Eneas advirtió qué Diomedes destruía las hileras de los troyanos, y fue en busca del divino Pándaro por la liza y entre el estruendo de las lanzas. Halló por fin al fuerte y eximio hijo de Licaón; y deteniéndose a su lado, le dijo:
-¡Pándaro! ¿Dónde guardas el arco y las voladoras flechas? ¿Qué es de tu fama? Aquí no tienes rival y en la Licia nadie se gloría de aventajarte. Ea, levanta las manos a Zeus y dispara una flecha contra ese hombre que triunfa y causa males sin cuento a los troyanos -de muchos valientes ha quebrado ya las rodillas-, si por ventura no es un dios airado con los troyanos a causa de los sacrificios, pues la cólera de una deidad es terrible.
Respondióle el preclaro hijo de Licaón:
-¡Eneas, consejero de los troyanos, de broncíneas túnicas! Parécese por entero al aguerrido Tidida: reconozco su escudo, su casco de alta cimera y agujeros a guisa de ojos y sus corceles, pero no puedo asegurar si es un dios. Si ese guerrero es en realidad el belicoso hijo de Tideo, no se mueve con tal furia sin que alguno de los inmortales lo acompañe, cubierta la espalda con una nube, y desvíe las veloces flechas que hacia él vuelan. Arrojéle una saeta que lo hirió en el hombro derecho, penetrando por el hueco de la coraza; creí enviarle a Aidoneo, y sin embargo de esto no lo maté; sin duda es un dios irritado. No tengo aquí corceles ni carros que me lleven, aunque en el palacio de Licaón quedaron once carros hermosos, sólidos, de reciente construcción, cubiertos con fundas y con sus respectivos pares de caballos que comen blanca cebada y avena. Licaón, el guerrero anciano, entre los muchos consejos que me dio cuando partí del magnífico palacio, me recomendó que en el duro combate mandara a los troyanos subido en un carro; mas yo no me dejé convencer -mucho mejor hubiera sido seguir su consejo- y rehusé llevarme los corceles por el temor de que, acostumbrados a comer bien, se encontraran sin pastos en una ciudad sitiada.

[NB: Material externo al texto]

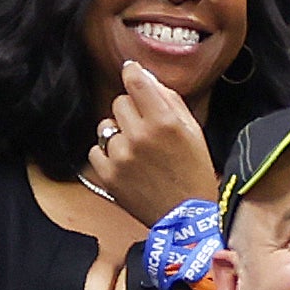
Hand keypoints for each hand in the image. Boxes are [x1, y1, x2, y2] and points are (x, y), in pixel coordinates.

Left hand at [83, 60, 218, 226]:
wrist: (186, 218)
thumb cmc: (194, 173)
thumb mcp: (193, 131)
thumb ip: (170, 100)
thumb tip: (146, 77)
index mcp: (164, 122)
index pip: (136, 82)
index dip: (132, 73)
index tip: (131, 71)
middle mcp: (140, 135)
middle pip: (119, 102)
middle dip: (131, 111)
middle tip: (146, 129)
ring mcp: (121, 156)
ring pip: (106, 126)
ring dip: (118, 133)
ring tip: (137, 151)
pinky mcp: (108, 174)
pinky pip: (96, 149)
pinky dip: (108, 155)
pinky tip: (126, 164)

Dejélos, pues, y vine como infante a Ilio, confiando en el arco que para nada me había de servir. Contra dos próceres lo he disparado, el Tidida y el Atrida; a entrambos les causé heridas, de las que manaba verdadera sangre, y sólo conseguí excitarlos más. Con mala suerte descolgué del clavo el corvo arco el día en que vine con mis troyanos a la amena Ilio para complacer al divino Héctor. Si logro regresar y ver con estos ojos mi patria, mi mujer y mi casa espaciosa y de elevado techo, córteme la cabeza un enemigo si no rompo y tiro al relumbrante fuego este arco, ya que su compañía me resulta inútil.

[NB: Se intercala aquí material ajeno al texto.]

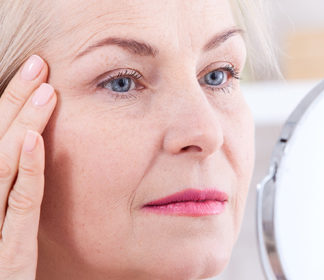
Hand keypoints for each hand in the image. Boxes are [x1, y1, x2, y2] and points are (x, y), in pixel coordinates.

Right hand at [0, 55, 55, 278]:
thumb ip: (17, 186)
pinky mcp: (9, 250)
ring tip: (43, 88)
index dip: (10, 105)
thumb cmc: (6, 259)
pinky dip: (26, 170)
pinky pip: (20, 204)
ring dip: (22, 122)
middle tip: (37, 65)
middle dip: (14, 100)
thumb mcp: (7, 219)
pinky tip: (33, 139)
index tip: (33, 77)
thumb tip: (28, 145)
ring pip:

Replicóle Eneas, caudillo de los troyanos:
-No hables así. Las cosas no cambiarán hasta que, montados nosotros en el carro, acometamos a ese hombre y probemos la suerte de las armas. Sube a mi carro, para que veas cuáles son los corceles de Tros y cómo saben así perseguir acá y acullá de la llanura como huir ligeros; ellos nos llevarán salvos a la ciudad, si Zeus concede de nuevo la victoria a Diomedes Tidida. Ea, coma el látigo y las lustrosas riendas, y bajaré del carro para combatir; o encárgate tú de pelear, y yo me cuidaré de los caballos.